*Records supplied:*
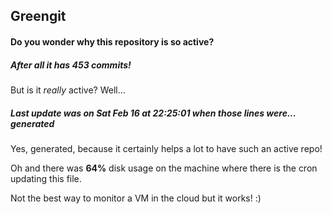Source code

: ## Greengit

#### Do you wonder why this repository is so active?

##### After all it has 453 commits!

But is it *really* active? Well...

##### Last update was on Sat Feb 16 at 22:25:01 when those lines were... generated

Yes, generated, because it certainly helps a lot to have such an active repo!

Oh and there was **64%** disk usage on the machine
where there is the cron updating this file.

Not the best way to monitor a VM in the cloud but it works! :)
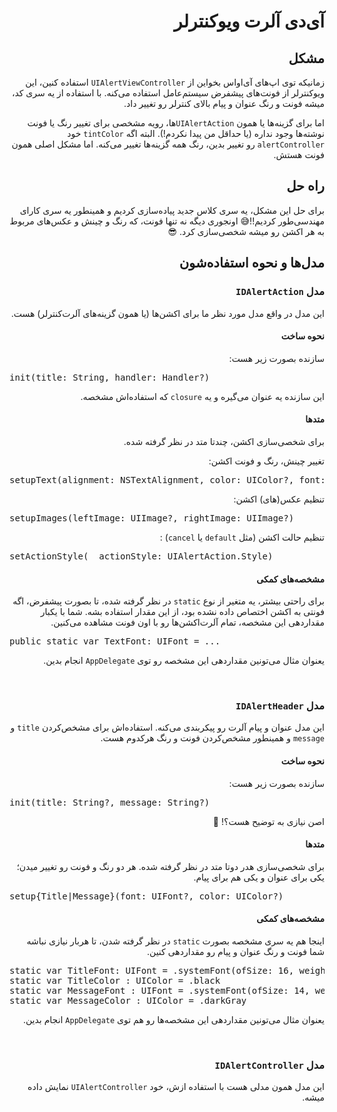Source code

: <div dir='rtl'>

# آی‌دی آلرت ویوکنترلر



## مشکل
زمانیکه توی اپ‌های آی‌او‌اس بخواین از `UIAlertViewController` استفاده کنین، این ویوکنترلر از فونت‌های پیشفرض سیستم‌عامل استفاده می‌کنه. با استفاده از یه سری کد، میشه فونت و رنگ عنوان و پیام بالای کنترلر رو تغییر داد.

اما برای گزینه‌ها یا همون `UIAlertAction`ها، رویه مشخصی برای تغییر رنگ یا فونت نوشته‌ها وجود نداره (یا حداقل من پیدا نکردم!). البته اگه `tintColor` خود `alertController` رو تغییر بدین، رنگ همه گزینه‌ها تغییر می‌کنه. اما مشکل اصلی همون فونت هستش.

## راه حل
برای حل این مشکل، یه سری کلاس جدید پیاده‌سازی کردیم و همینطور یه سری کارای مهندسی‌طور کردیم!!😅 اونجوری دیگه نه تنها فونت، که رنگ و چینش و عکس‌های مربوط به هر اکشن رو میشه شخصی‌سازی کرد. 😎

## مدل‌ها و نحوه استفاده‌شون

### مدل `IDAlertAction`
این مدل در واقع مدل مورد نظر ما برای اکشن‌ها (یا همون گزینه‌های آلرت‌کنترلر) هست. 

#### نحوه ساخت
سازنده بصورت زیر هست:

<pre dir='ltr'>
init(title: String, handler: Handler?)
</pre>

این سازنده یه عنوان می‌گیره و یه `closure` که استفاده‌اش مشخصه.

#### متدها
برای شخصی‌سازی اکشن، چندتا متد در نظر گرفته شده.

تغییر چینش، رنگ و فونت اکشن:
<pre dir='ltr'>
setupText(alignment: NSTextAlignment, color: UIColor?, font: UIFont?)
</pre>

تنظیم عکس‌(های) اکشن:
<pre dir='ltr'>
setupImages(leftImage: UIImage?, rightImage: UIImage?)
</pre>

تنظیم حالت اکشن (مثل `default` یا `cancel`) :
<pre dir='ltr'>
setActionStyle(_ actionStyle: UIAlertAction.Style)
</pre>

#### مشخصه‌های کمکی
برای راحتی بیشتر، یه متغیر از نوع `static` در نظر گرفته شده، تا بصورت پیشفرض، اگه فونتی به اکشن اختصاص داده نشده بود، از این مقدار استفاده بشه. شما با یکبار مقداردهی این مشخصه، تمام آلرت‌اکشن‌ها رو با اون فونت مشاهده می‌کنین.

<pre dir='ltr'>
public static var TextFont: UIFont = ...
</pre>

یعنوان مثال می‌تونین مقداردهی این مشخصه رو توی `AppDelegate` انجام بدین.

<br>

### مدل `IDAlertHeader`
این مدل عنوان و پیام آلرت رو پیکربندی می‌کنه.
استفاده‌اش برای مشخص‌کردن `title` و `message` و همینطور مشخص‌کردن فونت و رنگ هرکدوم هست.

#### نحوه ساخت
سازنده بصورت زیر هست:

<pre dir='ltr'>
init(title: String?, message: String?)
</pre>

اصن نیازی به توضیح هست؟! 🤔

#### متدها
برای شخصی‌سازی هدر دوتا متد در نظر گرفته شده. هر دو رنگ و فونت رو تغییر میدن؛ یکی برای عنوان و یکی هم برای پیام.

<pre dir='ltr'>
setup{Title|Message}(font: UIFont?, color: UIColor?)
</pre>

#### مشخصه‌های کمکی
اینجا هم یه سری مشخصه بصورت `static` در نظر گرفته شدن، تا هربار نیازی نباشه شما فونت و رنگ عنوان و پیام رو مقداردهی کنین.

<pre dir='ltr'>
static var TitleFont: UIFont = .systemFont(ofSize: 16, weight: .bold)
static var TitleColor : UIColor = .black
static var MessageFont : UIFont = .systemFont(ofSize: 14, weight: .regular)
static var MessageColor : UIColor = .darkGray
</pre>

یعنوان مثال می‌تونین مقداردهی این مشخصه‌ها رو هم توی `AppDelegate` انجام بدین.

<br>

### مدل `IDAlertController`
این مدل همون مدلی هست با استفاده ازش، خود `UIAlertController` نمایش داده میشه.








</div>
==
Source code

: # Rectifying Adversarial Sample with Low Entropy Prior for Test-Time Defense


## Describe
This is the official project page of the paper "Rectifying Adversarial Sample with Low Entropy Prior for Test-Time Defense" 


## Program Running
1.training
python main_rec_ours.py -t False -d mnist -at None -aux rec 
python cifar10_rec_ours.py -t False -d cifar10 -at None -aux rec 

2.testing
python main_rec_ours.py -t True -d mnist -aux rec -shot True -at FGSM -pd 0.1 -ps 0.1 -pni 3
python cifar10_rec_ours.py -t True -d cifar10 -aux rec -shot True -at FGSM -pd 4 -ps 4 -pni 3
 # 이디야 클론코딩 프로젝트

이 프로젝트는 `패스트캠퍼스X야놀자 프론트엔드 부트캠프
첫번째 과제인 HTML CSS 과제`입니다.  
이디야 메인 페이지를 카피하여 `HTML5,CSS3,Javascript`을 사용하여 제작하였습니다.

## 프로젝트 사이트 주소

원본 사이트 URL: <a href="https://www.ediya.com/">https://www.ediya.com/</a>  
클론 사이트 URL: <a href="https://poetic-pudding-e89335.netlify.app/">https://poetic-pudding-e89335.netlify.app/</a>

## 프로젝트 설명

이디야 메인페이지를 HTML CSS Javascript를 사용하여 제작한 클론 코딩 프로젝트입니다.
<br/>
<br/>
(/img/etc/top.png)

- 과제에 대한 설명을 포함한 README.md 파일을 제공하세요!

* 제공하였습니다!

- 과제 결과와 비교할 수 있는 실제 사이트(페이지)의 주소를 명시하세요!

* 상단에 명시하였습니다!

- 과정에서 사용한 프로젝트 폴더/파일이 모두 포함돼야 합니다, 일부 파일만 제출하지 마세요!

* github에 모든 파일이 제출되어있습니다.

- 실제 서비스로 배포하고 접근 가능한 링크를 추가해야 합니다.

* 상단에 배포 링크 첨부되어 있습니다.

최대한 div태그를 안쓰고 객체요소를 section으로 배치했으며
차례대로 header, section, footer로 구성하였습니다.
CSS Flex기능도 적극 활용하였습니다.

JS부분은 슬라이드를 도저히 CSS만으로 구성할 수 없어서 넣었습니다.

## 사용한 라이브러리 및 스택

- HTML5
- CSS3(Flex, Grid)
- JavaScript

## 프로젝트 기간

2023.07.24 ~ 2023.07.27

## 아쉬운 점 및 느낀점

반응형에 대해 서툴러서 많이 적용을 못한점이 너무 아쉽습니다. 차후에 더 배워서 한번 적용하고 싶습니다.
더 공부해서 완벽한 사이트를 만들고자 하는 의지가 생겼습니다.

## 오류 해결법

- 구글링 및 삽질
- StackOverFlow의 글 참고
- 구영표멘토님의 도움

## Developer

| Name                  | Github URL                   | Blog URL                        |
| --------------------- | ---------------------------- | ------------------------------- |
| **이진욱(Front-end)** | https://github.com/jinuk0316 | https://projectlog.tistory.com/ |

*Task:*
The response must hold only the lines above from the line with "링크 첨부되어 있습니다." through the line with "https://github.com/jinuk0316 | https://projectlog.tistory.com/ |", each copied exactly, both ends kept.

*Task result:*
* 상단에 배포 링크 첨부되어 있습니다.

최대한 div태그를 안쓰고 객체요소를 section으로 배치했으며
차례대로 header, section, footer로 구성하였습니다.
CSS Flex기능도 적극 활용하였습니다.

JS부분은 슬라이드를 도저히 CSS만으로 구성할 수 없어서 넣었습니다.

## 사용한 라이브러리 및 스택

- HTML5
- CSS3(Flex, Grid)
- JavaScript

## 프로젝트 기간

2023.07.24 ~ 2023.07.27

## 아쉬운 점 및 느낀점

반응형에 대해 서툴러서 많이 적용을 못한점이 너무 아쉽습니다. 차후에 더 배워서 한번 적용하고 싶습니다.
더 공부해서 완벽한 사이트를 만들고자 하는 의지가 생겼습니다.

## 오류 해결법

- 구글링 및 삽질
- StackOverFlow의 글 참고
- 구영표멘토님의 도움

## Developer

| Name                  | Github URL                   | Blog URL                        |
| --------------------- | ---------------------------- | ------------------------------- |
| **이진욱(Front-end)** | https://github.com/jinuk0316 | https://projectlog.tistory.com/ |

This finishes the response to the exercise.